Impact of non-ignorable missingness on genetic tests of linkage and/or association using case-parent trios
2005

Impact of Missing Data on Genetic Tests

Sample size: 750 publication Evidence: moderate

Author Information

Author(s): Guo Chao-Yu, Cui Jing, Cupples L Adrienne

Primary Institution: Boston University

Hypothesis

How does non-ignorable missingness affect genetic tests of linkage and association using case-parent trios?

Conclusion

The EM-HRR test is more powerful than the 1-TDT when parental genotypes are missing randomly, despite the impact of non-ignorable missingness.

Supporting Evidence

  • The study found that the type I error of tests using incomplete trios was not inflated under either recessive or dominant disease models.
  • The power of the tests was found to be inflated due to an excess of heterozygous parents in dyads.
  • The EM-HRR test outperformed the 1-TDT under conditions of non-ignorable missingness.

» **What you need to do**:
a: Using the study summary, answer each question:
(i) What is the primary institution listed?
(ii) What sample size is given?
(iii) What caused the inflated power of the tests?
b: Extend the study summary beyond its final bullet point.
The records play no part in this work.

[Stored data entries]
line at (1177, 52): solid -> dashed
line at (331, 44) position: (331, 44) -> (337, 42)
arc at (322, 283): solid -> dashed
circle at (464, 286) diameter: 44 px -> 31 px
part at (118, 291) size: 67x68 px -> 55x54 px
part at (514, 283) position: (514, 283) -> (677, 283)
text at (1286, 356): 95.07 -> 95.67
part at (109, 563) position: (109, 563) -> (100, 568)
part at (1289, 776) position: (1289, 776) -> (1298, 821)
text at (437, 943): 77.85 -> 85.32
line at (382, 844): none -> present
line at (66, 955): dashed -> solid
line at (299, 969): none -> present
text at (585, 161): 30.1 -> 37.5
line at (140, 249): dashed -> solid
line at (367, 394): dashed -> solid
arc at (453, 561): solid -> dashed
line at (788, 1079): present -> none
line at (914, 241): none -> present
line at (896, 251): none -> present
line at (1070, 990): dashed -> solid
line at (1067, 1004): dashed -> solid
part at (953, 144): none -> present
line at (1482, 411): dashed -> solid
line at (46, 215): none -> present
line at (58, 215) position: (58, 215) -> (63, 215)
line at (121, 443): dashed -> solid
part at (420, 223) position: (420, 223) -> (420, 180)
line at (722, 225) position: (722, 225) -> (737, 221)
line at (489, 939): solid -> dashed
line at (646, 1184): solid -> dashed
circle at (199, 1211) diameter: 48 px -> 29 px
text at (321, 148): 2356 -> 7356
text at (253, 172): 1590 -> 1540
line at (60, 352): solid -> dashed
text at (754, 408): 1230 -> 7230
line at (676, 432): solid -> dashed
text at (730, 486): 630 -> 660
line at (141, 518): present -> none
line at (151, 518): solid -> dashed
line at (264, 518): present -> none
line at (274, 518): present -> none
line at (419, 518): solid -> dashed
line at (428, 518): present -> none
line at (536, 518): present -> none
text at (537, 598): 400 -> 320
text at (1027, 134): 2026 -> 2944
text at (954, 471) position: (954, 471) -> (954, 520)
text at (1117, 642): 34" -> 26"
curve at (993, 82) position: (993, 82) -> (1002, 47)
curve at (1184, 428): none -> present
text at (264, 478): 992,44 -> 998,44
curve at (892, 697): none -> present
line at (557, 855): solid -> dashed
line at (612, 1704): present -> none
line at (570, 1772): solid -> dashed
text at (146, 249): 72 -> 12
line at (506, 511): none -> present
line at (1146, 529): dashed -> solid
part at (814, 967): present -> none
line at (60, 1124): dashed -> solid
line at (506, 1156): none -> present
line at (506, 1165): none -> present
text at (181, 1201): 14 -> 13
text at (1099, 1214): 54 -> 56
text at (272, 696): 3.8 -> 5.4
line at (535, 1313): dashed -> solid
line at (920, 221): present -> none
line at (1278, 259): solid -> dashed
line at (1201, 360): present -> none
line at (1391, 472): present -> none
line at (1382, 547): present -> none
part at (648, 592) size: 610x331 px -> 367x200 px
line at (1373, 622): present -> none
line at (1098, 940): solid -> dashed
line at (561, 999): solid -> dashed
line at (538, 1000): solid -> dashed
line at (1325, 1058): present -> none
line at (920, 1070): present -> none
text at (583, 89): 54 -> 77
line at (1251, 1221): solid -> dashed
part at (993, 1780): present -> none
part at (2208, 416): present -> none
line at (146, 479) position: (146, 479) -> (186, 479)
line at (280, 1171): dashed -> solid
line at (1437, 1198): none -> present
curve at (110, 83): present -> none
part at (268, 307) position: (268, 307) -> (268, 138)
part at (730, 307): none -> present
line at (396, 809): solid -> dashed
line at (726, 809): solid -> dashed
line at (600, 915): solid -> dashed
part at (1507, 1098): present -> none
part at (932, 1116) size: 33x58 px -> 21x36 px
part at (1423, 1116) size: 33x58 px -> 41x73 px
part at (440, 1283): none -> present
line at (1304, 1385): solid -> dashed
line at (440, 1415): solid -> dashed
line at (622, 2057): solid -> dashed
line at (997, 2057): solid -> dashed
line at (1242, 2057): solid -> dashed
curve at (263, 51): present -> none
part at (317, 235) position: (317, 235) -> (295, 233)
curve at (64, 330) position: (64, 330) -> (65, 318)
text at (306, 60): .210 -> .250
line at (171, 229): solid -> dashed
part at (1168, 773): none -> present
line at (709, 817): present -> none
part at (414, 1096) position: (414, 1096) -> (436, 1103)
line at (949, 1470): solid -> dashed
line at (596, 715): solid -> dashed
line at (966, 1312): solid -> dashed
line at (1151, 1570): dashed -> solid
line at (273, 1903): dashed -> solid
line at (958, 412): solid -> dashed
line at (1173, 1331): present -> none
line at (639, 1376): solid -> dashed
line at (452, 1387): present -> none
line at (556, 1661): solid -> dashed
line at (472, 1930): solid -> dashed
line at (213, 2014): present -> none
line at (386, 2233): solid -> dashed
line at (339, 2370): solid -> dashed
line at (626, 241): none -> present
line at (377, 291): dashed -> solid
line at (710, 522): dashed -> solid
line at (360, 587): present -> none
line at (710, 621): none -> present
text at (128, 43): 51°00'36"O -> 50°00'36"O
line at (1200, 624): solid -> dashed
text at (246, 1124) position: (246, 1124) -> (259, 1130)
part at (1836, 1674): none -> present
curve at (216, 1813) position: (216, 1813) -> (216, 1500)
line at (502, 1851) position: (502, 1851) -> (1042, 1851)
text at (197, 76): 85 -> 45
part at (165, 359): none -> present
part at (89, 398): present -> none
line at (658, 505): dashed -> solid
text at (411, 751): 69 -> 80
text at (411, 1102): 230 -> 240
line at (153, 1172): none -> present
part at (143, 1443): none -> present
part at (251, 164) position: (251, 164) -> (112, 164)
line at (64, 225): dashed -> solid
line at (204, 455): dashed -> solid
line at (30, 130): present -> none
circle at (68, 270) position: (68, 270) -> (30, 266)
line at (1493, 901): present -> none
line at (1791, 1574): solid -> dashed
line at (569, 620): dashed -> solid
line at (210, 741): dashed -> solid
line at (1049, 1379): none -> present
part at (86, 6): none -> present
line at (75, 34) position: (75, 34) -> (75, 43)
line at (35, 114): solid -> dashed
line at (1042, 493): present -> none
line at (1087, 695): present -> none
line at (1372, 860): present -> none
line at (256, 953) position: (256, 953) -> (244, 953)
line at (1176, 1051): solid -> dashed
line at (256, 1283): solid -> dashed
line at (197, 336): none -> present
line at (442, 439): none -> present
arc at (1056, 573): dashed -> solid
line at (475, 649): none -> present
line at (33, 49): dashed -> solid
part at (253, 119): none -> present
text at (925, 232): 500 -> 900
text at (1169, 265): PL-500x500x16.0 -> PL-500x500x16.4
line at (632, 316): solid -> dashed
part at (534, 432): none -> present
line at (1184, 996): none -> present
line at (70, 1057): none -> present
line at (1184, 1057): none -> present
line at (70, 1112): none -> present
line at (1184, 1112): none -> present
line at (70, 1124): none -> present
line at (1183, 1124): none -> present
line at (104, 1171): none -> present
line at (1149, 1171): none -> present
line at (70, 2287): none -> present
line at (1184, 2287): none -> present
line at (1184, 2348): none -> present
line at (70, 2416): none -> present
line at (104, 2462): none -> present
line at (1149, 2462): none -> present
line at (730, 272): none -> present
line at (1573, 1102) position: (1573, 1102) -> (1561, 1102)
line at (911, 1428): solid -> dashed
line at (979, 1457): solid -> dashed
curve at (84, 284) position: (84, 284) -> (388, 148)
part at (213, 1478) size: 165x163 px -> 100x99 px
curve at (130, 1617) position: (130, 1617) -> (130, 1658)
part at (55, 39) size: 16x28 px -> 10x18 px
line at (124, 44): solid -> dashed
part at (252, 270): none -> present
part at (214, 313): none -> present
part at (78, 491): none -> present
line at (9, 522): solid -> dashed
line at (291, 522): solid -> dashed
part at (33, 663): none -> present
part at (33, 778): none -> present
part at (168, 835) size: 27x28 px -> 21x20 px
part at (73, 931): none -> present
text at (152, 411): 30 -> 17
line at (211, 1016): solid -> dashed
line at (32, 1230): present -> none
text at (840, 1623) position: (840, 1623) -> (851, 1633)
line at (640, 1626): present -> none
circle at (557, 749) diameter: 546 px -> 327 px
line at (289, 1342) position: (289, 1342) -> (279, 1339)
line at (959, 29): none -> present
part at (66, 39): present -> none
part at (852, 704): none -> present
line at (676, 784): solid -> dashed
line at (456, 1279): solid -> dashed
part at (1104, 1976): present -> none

» **Outputs in order**:
a:
(i) Boston University
(ii) 750
(iii) An excess of heterozygous parents in dyads

b:
Takeaway

This study looks at how missing information from parents can change the results of genetic tests, and it finds a better way to handle that missing data.

Methodology

The study used computer simulations with unrelated case-parent trios to examine the effects of non-ignorable missingness on genetic tests.

Potential Biases

Potential bias due to the non-random nature of missing parental genotypes.

Limitations

The results may not generalize to populations with different missingness patterns or to tests not examined in this study.

Participant Demographics

Simulated data from the Danacaa population.